Separei presentes por agregado. Não há papéis a embrulhar. Venho desaderindo desse desperdício há algum tempo. Ficar com o chão cheio de pepéis e laços parece-me um nonsense de um tempo cheio de irracionalidades. Ultimamente já era na base do combate à ineficiência. Era abrir e logo alguém diligentemente colocava papéis num dos sacos maiores para se levar a seguir para o lixo. 

Este ano radicalizei, deixei-me disso em absoluto: não há papéis. Aliás, não se diz 'fazer figura de papel de embrulho'? Coisa a evitar, portanto. Pelo que me toca: nada. Mesmo os sacos onde as coisas estão a granel são reduzidos e tanta escassez também está a ser um bocado demais. Quando compro, trago os sacos mínimos indispensáveis e agora, a separar, faltam-me. Como não trouxe sacos da outra casa, agora foi uma dificuldade. Para resolver, maximizo a utilização dos sacos. Mas não é fácil acomodar presentes, por agregado, no mesmo saco. A minha filha, quando eu lhe disse que não há embrulhos, protestou, diz que faz parte, que é todo um conceito. Pois para mim não. Estou cada vez mais minimalista. E é em tudo.

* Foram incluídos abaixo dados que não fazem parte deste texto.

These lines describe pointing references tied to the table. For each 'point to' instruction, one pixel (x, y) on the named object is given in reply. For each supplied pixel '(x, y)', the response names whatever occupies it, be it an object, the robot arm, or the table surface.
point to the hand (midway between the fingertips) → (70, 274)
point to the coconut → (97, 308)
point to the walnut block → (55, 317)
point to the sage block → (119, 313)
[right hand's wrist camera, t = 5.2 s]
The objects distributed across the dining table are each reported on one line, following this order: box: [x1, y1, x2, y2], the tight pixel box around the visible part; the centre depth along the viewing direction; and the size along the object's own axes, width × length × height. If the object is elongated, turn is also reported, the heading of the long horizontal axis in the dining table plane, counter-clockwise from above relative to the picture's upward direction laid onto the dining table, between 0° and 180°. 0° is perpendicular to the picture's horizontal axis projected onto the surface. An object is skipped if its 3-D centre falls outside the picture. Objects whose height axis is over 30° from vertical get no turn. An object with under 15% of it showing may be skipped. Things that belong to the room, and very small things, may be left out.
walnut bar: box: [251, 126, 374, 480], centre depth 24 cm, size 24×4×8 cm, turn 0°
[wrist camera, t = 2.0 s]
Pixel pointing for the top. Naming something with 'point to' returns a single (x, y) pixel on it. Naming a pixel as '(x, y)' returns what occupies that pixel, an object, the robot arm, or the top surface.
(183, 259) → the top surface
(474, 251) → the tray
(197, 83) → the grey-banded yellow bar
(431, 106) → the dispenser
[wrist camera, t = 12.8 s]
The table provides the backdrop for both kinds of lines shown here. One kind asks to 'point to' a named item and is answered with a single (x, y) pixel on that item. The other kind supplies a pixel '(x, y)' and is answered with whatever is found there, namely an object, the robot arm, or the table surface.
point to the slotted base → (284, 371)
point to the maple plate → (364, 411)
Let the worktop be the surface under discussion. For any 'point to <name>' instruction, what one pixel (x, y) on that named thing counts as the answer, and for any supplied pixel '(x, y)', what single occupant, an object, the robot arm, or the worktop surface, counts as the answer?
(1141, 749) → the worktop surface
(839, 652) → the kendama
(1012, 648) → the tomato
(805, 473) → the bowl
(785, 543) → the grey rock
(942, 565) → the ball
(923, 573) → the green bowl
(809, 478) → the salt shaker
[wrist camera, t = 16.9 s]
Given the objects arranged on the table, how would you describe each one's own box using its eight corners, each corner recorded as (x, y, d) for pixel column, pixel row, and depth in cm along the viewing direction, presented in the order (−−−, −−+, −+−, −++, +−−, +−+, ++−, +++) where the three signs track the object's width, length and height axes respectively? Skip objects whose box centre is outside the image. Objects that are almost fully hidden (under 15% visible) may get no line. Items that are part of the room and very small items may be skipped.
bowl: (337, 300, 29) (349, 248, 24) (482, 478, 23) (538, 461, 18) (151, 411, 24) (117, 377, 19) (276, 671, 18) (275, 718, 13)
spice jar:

Se já me incomodava gente que falava demais, a voz alta demais, as pessoas que se acham o máximo, se me incomodava o excesso,  agora, então, ainda mais.

Quando penso em como o excesso me incomoda, penso inevitavelmente naquela casa que visitei há algum tempo, uma grande moradia numa grande quinta. O piso térreo estava razoável, boas peças de mobiliário, confortáveis; mas, para meu gosto, o espaço estava um bocado preenchido demais. Agora a cave... A cave era, em espaço, tão grande quanto a casa: enorme. E cheia como um ovo. Difícil descrever, só vendo. Estava dividida em grandes espaços. Cada espaço tinha a sua função. Um era a adega. Esse era o mais normal. Outro espaço era para relógios. Certamente centenas: de parede, de mesa, de pé, de pulso, de bolso, de todos os géneros e de toda a espécie e feitio. Outra era a dos comboios: indescritível. Montes, vales, cidades, carruagens de todos os tipos, máquinas, coisas por montar, embalagens ainda intactas, tintas, materiais para fazer montes e vales. E, de divisão em divisão, uma pessoa ia ficando de queixo caído. Um mundo quase mágico tal a quantidade de raridades e tal a inesperada profusão de tudo. Grandes mesas para se montar coisas em cima, bancadas, estantes. Saí de lá esmagada. Até dormi mal. Dali poderia ser material para várias salas de museu. O meu lado prático só fazia com que eu me interrogasse: mas será possível limpar o pó a isto ou lavar o chão? Parecia-me impossível e, portanto, só pensava que haveria de chegar o dia em que não se conseguiria dar passo ou respirar. Aflorei o assunto mas ele sossegou-me, que, sem portas ou janelas para a rua, só com respiradouros, ali não entrava pó ou sujidade. Não sei. Só sei que quando vejo espaços tão cheios de tanta coisa sinto até algum medo. Por exemplo, se se perder o rasto a alguma coisa como voltar a encontrá-lo? Dá a sensação que as coisas acabarão por devorar as pessoas.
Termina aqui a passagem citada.